3 takeaways for the Yankees from the winter meetings

Cody Bellinger at Yankee Stadium last August. Credit: Getty Images/Elsa
ORLANDO, Fla. — Baseball’s annual winter meetings, more years than not, is an event in which many of the biggest moves of a given offseason occur.
This was not one of those years.
Not that there weren’t any moves of significance as the Dodgers netted Mets closer Edwin Diaz, the Orioles secured Mets first baseman Pete Alonso and the Phillies held on to Kyle Schwarber. Otherwise, it was a fairly quiet three days at the two Bonnet Creek resorts that played host to the 2025 meetings, with the Yankees among many teams firmly in that quiet category.
Here are three Yankees takeaways from this year’s winter meetings:
1. Off to a slow start
Yankees general manager Brian Cashman used the phrase “glacial speed” to describe the industry overall when it came to both the free-agent market and the trade market. “It feels like there’s still a lot of information gathering and information sharing or preliminary negotiations that are taking place, which is the beginning or the middle of things rather than you’re in the red zone and you’re finishing stuff off,” Cashman said. “It feels like overall that’s what this market’s feeling like. It’s moving a little slower.” Though fans of the Yankees may have been frustrated by their favorite team’s lack of activity, no player came off the board that the Yankees are targeting. They had zero interest in Schwarber and Alonso, and, though Diaz would be a quality addition to any bullpen, a look at the Yankees’ recent history provided a guide. With the exception of Aroldis Chapman, the club simply hasn’t spent big free-agent money on relievers and, hence, they never made an offer for Diaz. The bottom line: Players the Yankees are interested in remain available. It’s all about matching up, something Cashman said at the moment in the game, whether it’s free agents or trades, “is tough.”
2. Bringing back Cody Bellinger is still priority No. 1
That’s been the case since Day 1 of free agency, and that hasn’t changed.
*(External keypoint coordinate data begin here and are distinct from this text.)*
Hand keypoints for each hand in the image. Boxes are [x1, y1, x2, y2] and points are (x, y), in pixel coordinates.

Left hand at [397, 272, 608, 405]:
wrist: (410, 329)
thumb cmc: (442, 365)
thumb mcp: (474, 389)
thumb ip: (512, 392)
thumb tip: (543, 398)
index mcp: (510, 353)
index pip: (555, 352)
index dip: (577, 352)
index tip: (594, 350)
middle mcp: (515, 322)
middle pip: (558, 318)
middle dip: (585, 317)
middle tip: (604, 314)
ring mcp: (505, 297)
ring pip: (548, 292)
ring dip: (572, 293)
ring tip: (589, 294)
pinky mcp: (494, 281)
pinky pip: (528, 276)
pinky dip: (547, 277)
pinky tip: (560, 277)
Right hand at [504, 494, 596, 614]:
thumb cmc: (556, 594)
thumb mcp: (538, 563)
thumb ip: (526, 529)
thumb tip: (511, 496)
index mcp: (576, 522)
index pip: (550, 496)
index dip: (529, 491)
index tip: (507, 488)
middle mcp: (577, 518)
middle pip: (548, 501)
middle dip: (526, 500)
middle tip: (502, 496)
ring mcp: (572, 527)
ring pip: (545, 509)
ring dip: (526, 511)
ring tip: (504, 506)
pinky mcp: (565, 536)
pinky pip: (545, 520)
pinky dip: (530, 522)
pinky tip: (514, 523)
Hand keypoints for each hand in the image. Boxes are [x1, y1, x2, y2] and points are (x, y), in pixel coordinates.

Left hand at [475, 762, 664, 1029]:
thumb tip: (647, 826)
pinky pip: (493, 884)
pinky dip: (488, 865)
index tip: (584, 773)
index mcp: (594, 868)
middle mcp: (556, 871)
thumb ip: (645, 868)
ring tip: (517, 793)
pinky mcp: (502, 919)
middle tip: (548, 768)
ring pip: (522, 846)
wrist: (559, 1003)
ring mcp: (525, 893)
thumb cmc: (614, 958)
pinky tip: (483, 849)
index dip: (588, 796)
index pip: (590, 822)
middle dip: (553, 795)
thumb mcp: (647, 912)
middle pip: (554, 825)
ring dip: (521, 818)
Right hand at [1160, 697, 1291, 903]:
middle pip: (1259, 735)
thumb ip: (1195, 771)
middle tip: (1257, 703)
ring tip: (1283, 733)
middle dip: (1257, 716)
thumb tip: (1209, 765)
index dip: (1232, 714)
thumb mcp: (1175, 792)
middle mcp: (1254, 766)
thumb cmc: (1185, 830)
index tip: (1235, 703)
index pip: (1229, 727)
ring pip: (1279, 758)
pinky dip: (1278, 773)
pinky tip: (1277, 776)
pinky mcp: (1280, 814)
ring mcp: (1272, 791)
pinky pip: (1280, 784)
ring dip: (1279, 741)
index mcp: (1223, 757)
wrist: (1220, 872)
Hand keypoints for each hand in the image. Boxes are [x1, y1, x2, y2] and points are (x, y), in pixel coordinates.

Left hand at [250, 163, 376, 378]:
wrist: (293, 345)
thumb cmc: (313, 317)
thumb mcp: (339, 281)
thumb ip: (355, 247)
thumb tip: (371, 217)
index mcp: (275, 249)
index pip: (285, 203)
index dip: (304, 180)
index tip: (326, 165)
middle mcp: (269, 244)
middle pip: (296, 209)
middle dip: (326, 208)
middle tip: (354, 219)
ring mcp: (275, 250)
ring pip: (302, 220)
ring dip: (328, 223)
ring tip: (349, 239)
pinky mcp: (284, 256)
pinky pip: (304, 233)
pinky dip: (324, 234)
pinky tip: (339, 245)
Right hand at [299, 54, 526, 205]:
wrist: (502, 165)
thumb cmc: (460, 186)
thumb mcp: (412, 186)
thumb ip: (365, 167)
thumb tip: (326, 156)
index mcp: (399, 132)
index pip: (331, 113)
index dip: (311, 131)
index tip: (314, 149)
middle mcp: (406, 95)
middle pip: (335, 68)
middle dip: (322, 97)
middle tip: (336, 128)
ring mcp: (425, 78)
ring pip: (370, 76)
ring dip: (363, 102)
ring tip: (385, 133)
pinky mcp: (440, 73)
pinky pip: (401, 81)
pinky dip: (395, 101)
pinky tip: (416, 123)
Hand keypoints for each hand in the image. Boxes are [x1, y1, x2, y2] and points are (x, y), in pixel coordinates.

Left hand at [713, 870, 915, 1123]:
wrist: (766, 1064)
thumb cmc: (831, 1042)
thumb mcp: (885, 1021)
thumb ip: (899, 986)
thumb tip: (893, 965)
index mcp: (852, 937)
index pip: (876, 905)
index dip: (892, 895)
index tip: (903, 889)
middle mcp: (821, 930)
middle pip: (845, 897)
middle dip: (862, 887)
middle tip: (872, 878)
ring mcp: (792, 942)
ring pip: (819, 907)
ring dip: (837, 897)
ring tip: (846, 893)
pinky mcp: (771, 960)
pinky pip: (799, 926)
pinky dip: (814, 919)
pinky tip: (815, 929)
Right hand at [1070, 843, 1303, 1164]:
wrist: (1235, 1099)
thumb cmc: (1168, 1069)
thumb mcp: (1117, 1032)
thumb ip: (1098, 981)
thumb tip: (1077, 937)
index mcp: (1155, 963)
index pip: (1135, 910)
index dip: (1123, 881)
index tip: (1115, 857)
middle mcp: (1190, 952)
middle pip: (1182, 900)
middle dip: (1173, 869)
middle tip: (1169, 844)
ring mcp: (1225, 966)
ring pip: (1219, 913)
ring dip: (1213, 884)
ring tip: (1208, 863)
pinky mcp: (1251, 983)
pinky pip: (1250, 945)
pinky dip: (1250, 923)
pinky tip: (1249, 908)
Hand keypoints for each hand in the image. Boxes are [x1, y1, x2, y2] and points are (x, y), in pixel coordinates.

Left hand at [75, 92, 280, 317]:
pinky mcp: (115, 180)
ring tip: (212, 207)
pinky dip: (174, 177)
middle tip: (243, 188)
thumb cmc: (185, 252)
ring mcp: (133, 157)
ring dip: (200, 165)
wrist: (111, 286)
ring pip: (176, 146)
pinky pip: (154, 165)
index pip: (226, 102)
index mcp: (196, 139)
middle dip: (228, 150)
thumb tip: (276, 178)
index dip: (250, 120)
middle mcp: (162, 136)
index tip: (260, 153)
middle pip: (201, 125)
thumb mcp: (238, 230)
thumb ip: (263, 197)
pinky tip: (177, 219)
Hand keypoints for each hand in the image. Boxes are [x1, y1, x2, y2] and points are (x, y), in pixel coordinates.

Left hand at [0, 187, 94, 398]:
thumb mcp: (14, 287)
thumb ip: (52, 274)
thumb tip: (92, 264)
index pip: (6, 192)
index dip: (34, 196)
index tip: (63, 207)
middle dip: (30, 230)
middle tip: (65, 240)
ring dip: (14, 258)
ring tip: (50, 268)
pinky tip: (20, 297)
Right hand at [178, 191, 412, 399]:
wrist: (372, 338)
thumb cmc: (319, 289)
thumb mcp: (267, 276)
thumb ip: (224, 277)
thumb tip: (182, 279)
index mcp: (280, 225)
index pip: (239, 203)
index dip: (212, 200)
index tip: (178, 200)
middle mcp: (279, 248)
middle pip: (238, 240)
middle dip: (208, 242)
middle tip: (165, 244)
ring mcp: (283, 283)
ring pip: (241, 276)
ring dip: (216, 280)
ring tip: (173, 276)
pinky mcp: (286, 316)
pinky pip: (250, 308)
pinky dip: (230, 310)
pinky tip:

But Cody Bellinger, the 2019 NL MVP with the Dodgers whose career mostly slumped in the years after — four of his next five seasons were subpar — rebounded big-time with the Yankees in 2025. His strong performance at the plate and defensive versality — and doing all of that in the pressure cooker that is New York — made Bellinger one of this year’s most coveted, and pricey, players on the market. The 30-year-old not only has the Yankees interested, but additional high-spending teams such as the Mets, Dodgers, Blue Jays and Phillies. With plenty of clubs looking for outfield help in a market that is relatively thin at the position, the Yankees getting outbid for Bellinger’s services is a real possibility.
3. Leftfield remains a question mark
There is plenty of industry skepticism the Yankees will go into the spring with just Jasson Dominguez and Spencer Jones as their options to start in leftfield. “I just don’t see it,” one veteran rival AL executive said. How the Yankees view Dominguez, a one-time, can’t-miss outfield prospect who is just 22, and Jones, a 2022 first-round pick who was accompanied by unrelenting hype before a bit of the bloom came off his rose, is complicated. The organization remains high on both players — just not as high as it once was. If the prices get too rich for Bellinger and the other high-profile, free-agent outfielder, Kyle Tucker, the Yankees will continue to explore the trade market (the club, to cite one example, is known to have checked in with the White Sox on righthanded-hitting outfielder Luis Robert). “I think if spring training started today, he’d be our leftfielder,” Cashman said earlier in the week of Dominguez. “He’d be in the competition . . . Spencer Jones would try to take his shot at the title. But I think it’s easy to think, by default, because Dominguez was here last year and where he’s at in his progression, that he would be the odds-on favorite. But spring training doesn’t start today.”